Look at the night sky on a camping trip and the stars are everywhere. Look from a city full of lights and you barely see any. The disappointment is similar when you go from a Wi-Fi network in isolation to one crowded with dozens, maybe hundreds, of other users. The problem, in both cases, is interference: signals crashing into each other. Adding more Wi-Fi access points, or APs, to extend the coverage area can cause more collisions, since they are all fighting over the same limited spectrum.
Now MIT researchers say they’ve found a fix: getting APs to anticipate how they will collide and tweak the signals to undo the damage. In today’s world of busy Wi-Fi networks, the way to avoid a crash is to take turns, like cars meeting at a four-way stop sign.
“If you’re the only person, you get to send [data] all the time,” says Hariharan Rahul, a visiting researcher at MIT’s Computer Science and Artificial Intelligence Lab. “If there are two people you get to send … about half the time. As there are more and more people, you get less and less opportunities to send.”
Rahul worked with two PhD students and professor Dina Katabi on a new solution: Instead of avoiding collisions, take advantage of them.
Now get ready for the jargon salad. The technology MIT developed is named MegaMIMO 2.0. (It’s an extension of a technology called MIMO that coordinates multiple antennas inside a single AP.) It was outlined this week in a paper called “Real-time Distributed MIMO Systems” at the Computing Machinery’s Special Interest Group on Data Communications conference in Brazil.
To understand what happens when radio waves collide, go back to your high school lessons that show them as undulating lines with peaks and valleys.

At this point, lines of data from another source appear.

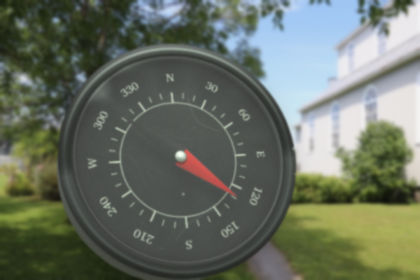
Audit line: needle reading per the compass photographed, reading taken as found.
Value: 130 °
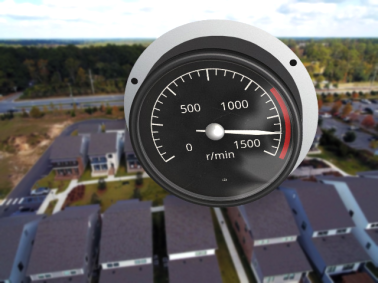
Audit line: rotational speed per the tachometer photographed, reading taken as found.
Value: 1350 rpm
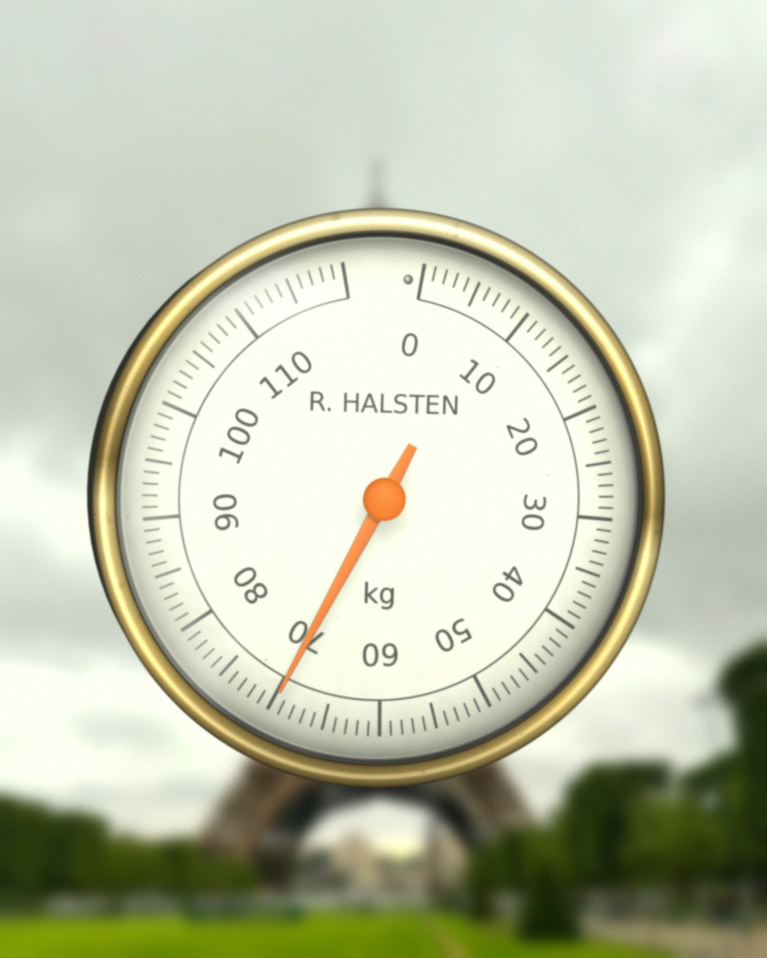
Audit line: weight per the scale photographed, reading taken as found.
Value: 70 kg
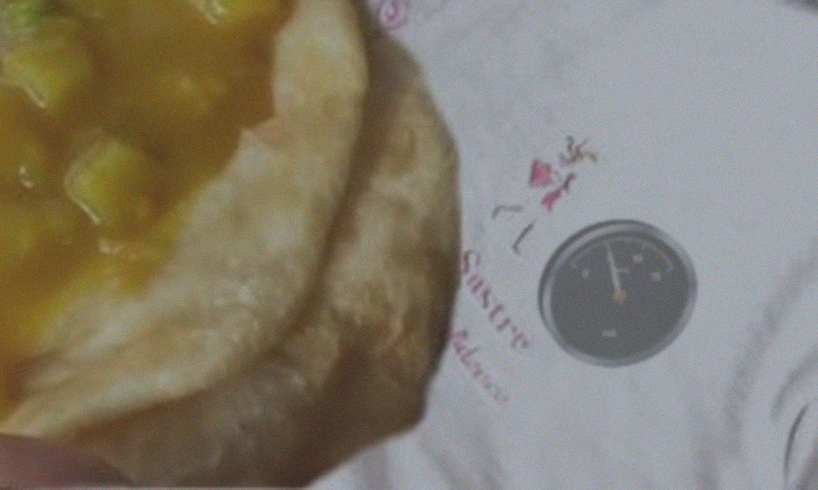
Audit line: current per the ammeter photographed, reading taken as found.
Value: 5 mA
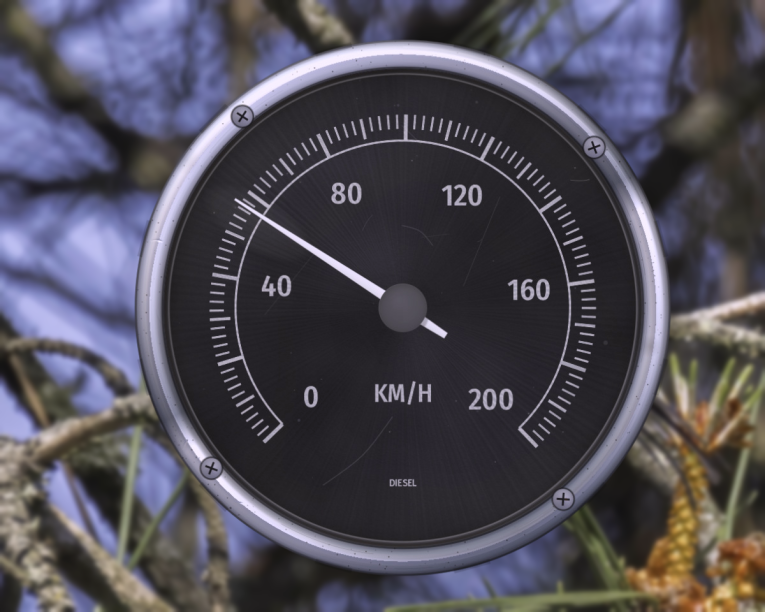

If two of these lines overlap perfectly, peak-to-peak and valley-to-valley, they boost each other. If they line up peak-to-valley, they cancel each other out. Usually, they are at some point in between the two extremes, each warping the other. The MIT team’s ah-ha moment: If they could anticipate how waves would overlap, they could tweak the signals ahead of time to counteract the warping. “Now when these modified signals come through the air, they are still going to collide with each other,” says Rahul. “But after the collision, the signal is now what you want.”
Easier said than done. In fact, the process requires continuous measurement of the wireless network as it’s disturbed by things like connected laptops and phones moving around or people walking by. It also requires keeping all the access points in communication to coordinate signal-tweaking efforts. That rapidly eats up bandwidth until none is left. “If you are coordinating 16 APs, you would essentially spend all your time exchanging information and never actually have any time to send the data,” says Rahul. That’s hardly a way to boost performance.